▶ Assigned task: Find the lines in these entries that include the word "prueba" and state how many there are, with no other words.

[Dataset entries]

============================================================

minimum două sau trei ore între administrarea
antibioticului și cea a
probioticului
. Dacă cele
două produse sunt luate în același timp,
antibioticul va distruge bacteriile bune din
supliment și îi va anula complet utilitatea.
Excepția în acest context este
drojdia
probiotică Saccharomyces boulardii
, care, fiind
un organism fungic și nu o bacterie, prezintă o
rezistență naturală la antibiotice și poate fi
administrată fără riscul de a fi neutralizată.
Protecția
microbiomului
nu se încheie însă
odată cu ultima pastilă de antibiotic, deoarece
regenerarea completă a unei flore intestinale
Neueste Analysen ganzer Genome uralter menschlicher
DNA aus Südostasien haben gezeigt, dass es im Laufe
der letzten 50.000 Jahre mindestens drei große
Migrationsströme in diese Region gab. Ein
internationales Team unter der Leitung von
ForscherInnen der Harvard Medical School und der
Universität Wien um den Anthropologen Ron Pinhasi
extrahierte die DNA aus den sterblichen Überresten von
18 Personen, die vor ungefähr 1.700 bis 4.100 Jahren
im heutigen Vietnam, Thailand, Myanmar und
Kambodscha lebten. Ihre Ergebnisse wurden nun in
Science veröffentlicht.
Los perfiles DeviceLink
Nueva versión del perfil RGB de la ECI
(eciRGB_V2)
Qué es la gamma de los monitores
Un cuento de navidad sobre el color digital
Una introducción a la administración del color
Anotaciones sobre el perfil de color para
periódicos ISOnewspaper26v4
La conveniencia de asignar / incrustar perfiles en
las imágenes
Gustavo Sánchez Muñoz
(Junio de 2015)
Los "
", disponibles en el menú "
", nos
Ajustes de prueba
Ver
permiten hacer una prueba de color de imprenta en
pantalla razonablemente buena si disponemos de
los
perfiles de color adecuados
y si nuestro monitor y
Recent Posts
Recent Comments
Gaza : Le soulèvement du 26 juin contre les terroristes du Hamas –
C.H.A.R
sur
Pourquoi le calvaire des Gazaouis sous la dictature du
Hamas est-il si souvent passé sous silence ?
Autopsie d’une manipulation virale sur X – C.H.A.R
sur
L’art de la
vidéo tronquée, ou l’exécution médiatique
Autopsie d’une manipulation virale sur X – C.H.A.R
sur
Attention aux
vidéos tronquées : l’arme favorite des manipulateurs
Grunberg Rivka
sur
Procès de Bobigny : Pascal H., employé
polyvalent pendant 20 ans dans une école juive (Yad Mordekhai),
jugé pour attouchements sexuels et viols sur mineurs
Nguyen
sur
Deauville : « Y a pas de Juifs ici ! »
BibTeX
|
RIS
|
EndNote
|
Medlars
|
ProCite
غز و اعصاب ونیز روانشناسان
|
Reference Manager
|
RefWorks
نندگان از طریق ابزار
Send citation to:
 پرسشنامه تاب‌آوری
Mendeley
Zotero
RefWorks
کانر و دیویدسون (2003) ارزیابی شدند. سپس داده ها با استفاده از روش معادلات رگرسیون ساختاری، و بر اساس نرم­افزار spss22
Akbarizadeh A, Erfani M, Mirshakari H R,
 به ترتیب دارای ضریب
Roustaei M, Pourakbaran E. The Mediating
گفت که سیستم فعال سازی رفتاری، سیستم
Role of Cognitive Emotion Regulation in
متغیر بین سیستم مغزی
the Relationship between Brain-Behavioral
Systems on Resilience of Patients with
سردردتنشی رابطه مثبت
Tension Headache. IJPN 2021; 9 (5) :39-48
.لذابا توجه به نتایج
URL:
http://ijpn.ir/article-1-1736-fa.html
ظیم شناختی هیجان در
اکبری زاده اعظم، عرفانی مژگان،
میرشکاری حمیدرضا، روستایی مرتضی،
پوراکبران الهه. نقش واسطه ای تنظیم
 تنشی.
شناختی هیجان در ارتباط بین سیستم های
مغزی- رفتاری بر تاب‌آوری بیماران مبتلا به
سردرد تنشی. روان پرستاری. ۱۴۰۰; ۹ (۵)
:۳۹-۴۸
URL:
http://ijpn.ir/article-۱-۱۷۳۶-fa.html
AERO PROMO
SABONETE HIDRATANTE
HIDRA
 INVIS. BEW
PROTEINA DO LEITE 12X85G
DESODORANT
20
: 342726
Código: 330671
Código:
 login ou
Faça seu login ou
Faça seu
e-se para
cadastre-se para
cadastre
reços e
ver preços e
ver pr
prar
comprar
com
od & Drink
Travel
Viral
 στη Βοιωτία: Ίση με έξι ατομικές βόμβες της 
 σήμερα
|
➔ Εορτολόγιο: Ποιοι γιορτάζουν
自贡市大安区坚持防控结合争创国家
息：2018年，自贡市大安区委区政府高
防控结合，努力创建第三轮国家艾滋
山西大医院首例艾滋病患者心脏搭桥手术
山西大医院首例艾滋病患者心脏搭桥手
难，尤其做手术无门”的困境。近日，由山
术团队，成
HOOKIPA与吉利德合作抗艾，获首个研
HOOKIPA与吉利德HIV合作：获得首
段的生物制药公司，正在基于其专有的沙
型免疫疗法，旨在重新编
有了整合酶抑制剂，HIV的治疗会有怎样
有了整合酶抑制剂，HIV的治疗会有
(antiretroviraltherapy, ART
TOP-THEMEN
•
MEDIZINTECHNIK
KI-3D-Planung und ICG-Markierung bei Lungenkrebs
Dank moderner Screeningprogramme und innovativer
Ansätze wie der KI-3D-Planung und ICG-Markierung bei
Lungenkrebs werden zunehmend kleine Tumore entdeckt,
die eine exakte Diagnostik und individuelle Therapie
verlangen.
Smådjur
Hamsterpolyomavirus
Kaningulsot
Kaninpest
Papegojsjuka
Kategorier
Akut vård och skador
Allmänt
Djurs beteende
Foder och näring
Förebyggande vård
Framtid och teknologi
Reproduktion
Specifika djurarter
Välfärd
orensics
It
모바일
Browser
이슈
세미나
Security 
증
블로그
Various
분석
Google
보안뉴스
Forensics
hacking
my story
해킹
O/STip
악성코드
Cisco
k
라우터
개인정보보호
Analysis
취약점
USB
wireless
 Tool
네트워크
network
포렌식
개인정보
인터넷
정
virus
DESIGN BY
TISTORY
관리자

============================================================

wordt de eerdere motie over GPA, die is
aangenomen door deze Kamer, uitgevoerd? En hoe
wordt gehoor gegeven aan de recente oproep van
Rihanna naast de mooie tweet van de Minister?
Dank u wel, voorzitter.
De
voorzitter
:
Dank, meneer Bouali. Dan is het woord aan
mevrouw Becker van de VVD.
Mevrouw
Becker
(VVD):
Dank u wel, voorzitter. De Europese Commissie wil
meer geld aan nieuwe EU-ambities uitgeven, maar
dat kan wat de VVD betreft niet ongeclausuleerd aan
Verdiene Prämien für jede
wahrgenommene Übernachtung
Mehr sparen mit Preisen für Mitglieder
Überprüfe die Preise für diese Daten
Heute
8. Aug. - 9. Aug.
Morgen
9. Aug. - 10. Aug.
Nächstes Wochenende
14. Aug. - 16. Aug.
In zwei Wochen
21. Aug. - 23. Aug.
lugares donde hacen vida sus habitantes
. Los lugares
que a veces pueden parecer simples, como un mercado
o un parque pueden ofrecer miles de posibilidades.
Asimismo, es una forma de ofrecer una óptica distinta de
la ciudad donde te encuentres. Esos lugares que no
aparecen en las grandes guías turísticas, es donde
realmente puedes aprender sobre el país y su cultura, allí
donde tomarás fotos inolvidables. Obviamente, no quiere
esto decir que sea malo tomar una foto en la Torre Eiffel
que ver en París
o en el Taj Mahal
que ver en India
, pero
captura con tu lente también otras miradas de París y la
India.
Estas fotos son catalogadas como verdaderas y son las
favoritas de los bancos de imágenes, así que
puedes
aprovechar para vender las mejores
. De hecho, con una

============================================================

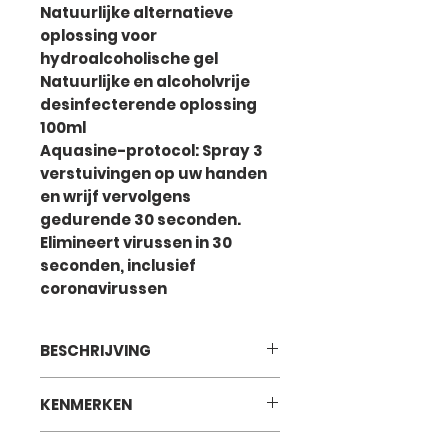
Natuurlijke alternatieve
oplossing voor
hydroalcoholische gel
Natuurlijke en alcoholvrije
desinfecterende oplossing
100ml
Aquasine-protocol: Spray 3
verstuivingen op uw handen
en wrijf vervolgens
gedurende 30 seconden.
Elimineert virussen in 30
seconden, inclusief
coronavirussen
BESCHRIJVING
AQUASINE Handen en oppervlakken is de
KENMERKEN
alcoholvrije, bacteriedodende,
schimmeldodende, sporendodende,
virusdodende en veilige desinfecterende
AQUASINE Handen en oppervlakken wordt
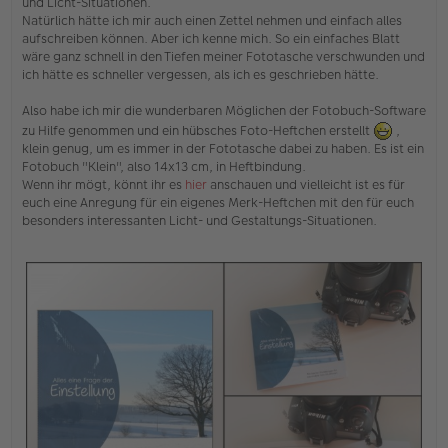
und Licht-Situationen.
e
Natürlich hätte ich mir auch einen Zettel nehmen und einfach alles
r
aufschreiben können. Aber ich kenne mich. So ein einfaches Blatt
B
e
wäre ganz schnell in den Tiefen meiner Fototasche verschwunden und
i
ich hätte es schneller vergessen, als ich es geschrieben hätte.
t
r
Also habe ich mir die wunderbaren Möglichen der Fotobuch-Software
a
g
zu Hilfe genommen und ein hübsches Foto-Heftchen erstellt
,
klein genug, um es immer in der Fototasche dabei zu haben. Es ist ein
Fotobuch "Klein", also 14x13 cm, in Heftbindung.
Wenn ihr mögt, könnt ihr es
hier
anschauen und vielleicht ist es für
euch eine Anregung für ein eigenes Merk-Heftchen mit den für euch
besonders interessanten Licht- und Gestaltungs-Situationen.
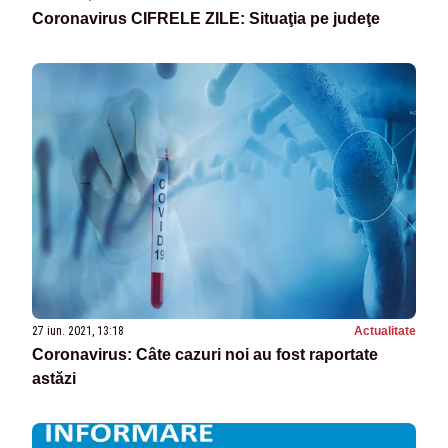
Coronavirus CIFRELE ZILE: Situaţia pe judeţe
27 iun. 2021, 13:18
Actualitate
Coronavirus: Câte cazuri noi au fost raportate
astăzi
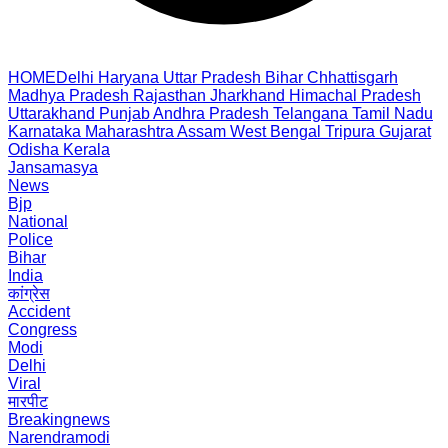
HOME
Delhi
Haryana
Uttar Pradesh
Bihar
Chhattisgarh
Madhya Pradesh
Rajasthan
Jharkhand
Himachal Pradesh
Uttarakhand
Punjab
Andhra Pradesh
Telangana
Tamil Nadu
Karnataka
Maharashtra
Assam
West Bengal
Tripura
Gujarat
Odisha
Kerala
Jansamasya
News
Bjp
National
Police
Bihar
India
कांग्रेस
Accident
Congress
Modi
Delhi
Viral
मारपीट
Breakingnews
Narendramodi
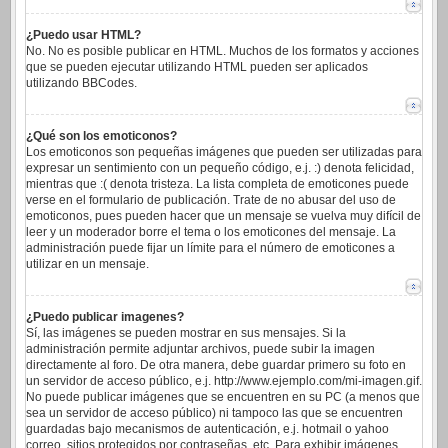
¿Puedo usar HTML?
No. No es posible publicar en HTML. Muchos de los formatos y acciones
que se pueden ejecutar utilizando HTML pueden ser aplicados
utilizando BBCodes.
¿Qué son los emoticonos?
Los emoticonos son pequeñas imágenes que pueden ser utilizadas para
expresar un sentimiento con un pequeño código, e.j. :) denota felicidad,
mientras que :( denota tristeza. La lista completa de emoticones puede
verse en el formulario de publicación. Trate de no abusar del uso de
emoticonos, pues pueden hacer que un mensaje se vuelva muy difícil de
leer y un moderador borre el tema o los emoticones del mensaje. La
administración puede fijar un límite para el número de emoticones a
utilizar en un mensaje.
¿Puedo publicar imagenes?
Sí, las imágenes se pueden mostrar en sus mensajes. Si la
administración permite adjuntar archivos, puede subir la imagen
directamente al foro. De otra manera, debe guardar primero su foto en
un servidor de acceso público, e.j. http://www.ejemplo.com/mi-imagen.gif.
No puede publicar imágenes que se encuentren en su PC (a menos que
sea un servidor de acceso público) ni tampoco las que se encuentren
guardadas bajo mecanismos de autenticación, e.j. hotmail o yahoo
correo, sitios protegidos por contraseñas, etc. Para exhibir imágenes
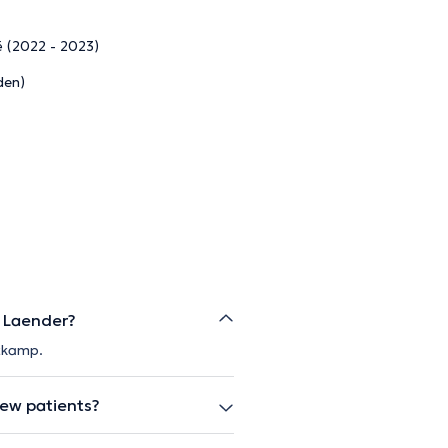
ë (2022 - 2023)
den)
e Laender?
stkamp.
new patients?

============================================================

▶ Task solution: 2